>>>
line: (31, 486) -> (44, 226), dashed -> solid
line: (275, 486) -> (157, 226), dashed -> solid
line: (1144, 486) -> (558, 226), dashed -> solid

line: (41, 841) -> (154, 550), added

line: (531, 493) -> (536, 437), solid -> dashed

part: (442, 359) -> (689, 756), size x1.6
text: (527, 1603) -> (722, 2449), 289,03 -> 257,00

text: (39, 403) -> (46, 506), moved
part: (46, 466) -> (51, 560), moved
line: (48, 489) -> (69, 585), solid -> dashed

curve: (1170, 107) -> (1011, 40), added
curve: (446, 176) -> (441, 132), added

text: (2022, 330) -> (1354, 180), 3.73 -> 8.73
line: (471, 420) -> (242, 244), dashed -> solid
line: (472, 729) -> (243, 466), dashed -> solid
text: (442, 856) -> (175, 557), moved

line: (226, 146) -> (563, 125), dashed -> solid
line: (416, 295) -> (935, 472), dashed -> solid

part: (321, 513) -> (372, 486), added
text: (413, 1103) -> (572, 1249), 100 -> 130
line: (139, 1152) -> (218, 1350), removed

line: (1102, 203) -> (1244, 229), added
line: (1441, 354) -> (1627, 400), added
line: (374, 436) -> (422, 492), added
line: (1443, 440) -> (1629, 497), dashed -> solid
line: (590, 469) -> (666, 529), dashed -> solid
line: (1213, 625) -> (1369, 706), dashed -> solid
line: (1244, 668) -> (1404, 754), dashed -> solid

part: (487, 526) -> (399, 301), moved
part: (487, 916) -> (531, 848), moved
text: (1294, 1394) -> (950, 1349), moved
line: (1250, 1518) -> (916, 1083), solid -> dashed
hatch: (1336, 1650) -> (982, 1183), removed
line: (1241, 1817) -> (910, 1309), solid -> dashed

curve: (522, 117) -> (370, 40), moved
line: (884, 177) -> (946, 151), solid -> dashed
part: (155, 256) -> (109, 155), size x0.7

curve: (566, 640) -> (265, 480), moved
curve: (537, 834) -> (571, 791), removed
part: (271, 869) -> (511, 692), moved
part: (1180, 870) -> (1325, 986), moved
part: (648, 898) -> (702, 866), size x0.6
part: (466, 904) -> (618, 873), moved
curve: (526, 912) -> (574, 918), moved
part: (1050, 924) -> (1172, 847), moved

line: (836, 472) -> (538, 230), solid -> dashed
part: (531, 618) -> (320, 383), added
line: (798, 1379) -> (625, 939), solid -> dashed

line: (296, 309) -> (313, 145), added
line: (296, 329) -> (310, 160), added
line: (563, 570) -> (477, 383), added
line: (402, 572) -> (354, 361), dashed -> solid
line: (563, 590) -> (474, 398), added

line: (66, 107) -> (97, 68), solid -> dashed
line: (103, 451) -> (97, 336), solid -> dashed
<<<
What to produce:
Repeat the entries exactly, leaving nothing out.

Answer box:
line: (31, 486) -> (44, 226), dashed -> solid
line: (275, 486) -> (157, 226), dashed -> solid
line: (1144, 486) -> (558, 226), dashed -> solid

line: (41, 841) -> (154, 550), added

line: (531, 493) -> (536, 437), solid -> dashed

part: (442, 359) -> (689, 756), size x1.6
text: (527, 1603) -> (722, 2449), 289,03 -> 257,00

text: (39, 403) -> (46, 506), moved
part: (46, 466) -> (51, 560), moved
line: (48, 489) -> (69, 585), solid -> dashed

curve: (1170, 107) -> (1011, 40), added
curve: (446, 176) -> (441, 132), added

text: (2022, 330) -> (1354, 180), 3.73 -> 8.73
line: (471, 420) -> (242, 244), dashed -> solid
line: (472, 729) -> (243, 466), dashed -> solid
text: (442, 856) -> (175, 557), moved

line: (226, 146) -> (563, 125), dashed -> solid
line: (416, 295) -> (935, 472), dashed -> solid

part: (321, 513) -> (372, 486), added
text: (413, 1103) -> (572, 1249), 100 -> 130
line: (139, 1152) -> (218, 1350), removed

line: (1102, 203) -> (1244, 229), added
line: (1441, 354) -> (1627, 400), added
line: (374, 436) -> (422, 492), added
line: (1443, 440) -> (1629, 497), dashed -> solid
line: (590, 469) -> (666, 529), dashed -> solid
line: (1213, 625) -> (1369, 706), dashed -> solid
line: (1244, 668) -> (1404, 754), dashed -> solid

part: (487, 526) -> (399, 301), moved
part: (487, 916) -> (531, 848), moved
text: (1294, 1394) -> (950, 1349), moved
line: (1250, 1518) -> (916, 1083), solid -> dashed
hatch: (1336, 1650) -> (982, 1183), removed
line: (1241, 1817) -> (910, 1309), solid -> dashed

curve: (522, 117) -> (370, 40), moved
line: (884, 177) -> (946, 151), solid -> dashed
part: (155, 256) -> (109, 155), size x0.7

curve: (566, 640) -> (265, 480), moved
curve: (537, 834) -> (571, 791), removed
part: (271, 869) -> (511, 692), moved
part: (1180, 870) -> (1325, 986), moved
part: (648, 898) -> (702, 866), size x0.6
part: (466, 904) -> (618, 873), moved
curve: (526, 912) -> (574, 918), moved
part: (1050, 924) -> (1172, 847), moved

line: (836, 472) -> (538, 230), solid -> dashed
part: (531, 618) -> (320, 383), added
line: (798, 1379) -> (625, 939), solid -> dashed

line: (296, 309) -> (313, 145), added
line: (296, 329) -> (310, 160), added
line: (563, 570) -> (477, 383), added
line: (402, 572) -> (354, 361), dashed -> solid
line: (563, 590) -> (474, 398), added

line: (66, 107) -> (97, 68), solid -> dashed
line: (103, 451) -> (97, 336), solid -> dashed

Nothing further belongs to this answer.